• **Stored data**:
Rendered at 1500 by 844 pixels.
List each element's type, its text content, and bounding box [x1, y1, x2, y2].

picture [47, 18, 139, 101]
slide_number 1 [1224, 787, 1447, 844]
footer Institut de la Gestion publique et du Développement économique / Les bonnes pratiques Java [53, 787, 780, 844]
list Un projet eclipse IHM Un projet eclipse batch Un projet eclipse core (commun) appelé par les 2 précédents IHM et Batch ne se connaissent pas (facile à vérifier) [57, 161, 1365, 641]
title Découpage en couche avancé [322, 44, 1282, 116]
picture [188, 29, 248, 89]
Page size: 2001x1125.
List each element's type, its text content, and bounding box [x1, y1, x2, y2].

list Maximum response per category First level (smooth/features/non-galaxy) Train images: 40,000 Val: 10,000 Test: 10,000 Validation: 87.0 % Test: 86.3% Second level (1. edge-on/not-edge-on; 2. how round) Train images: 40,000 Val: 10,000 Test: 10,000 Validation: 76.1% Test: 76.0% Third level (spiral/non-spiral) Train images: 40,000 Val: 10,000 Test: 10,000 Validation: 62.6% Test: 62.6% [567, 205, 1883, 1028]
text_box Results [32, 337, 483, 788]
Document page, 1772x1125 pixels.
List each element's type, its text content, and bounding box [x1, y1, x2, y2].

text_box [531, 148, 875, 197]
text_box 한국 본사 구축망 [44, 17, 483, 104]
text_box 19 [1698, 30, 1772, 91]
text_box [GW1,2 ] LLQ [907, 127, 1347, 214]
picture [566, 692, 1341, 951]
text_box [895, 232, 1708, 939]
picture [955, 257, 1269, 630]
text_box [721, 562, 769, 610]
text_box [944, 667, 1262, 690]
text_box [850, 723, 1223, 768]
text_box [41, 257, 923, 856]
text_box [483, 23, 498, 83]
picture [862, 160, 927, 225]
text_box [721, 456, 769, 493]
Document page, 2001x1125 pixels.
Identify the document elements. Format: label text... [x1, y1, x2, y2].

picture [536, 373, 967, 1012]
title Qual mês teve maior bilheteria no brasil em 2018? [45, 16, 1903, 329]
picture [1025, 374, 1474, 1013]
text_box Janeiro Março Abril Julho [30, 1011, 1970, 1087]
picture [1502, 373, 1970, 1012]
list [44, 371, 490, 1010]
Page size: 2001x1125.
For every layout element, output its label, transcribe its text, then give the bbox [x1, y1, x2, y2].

• **Goal of the exercise**:
The required output is the full set of entries, reproduced verbatim.

• **The completed task**:
Rendered at 1500 by 844 pixels.
List each element's type, its text content, and bounding box [x1, y1, x2, y2].

picture [47, 18, 139, 101]
slide_number 1 [1224, 787, 1447, 844]
footer Institut de la Gestion publique et du Développement économique / Les bonnes pratiques Java [53, 787, 780, 844]
list Un projet eclipse IHM Un projet eclipse batch Un projet eclipse core (commun) appelé par les 2 précédents IHM et Batch ne se connaissent pas (facile à vérifier) [57, 161, 1365, 641]
title Découpage en couche avancé [322, 44, 1282, 116]
picture [188, 29, 248, 89]
Page size: 2001x1125.
List each element's type, its text content, and bounding box [x1, y1, x2, y2].

list Maximum response per category First level (smooth/features/non-galaxy) Train images: 40,000 Val: 10,000 Test: 10,000 Validation: 87.0 % Test: 86.3% Second level (1. edge-on/not-edge-on; 2. how round) Train images: 40,000 Val: 10,000 Test: 10,000 Validation: 76.1% Test: 76.0% Third level (spiral/non-spiral) Train images: 40,000 Val: 10,000 Test: 10,000 Validation: 62.6% Test: 62.6% [567, 205, 1883, 1028]
text_box Results [32, 337, 483, 788]
Document page, 1772x1125 pixels.
List each element's type, its text content, and bounding box [x1, y1, x2, y2].

text_box [531, 148, 875, 197]
text_box 한국 본사 구축망 [44, 17, 483, 104]
text_box 19 [1698, 30, 1772, 91]
text_box [GW1,2 ] LLQ [907, 127, 1347, 214]
picture [566, 692, 1341, 951]
text_box [895, 232, 1708, 939]
picture [955, 257, 1269, 630]
text_box [721, 562, 769, 610]
text_box [944, 667, 1262, 690]
text_box [850, 723, 1223, 768]
text_box [41, 257, 923, 856]
text_box [483, 23, 498, 83]
picture [862, 160, 927, 225]
text_box [721, 456, 769, 493]
Document page, 2001x1125 pixels.
Identify the document elements. Format: label text... [x1, y1, x2, y2].

picture [536, 373, 967, 1012]
title Qual mês teve maior bilheteria no brasil em 2018? [45, 16, 1903, 329]
picture [1025, 374, 1474, 1013]
text_box Janeiro Março Abril Julho [30, 1011, 1970, 1087]
picture [1502, 373, 1970, 1012]
list [44, 371, 490, 1010]
Page size: 2001x1125.
For every layout element, output its label, transcribe its text, then give the bbox [x1, y1, x2, y2].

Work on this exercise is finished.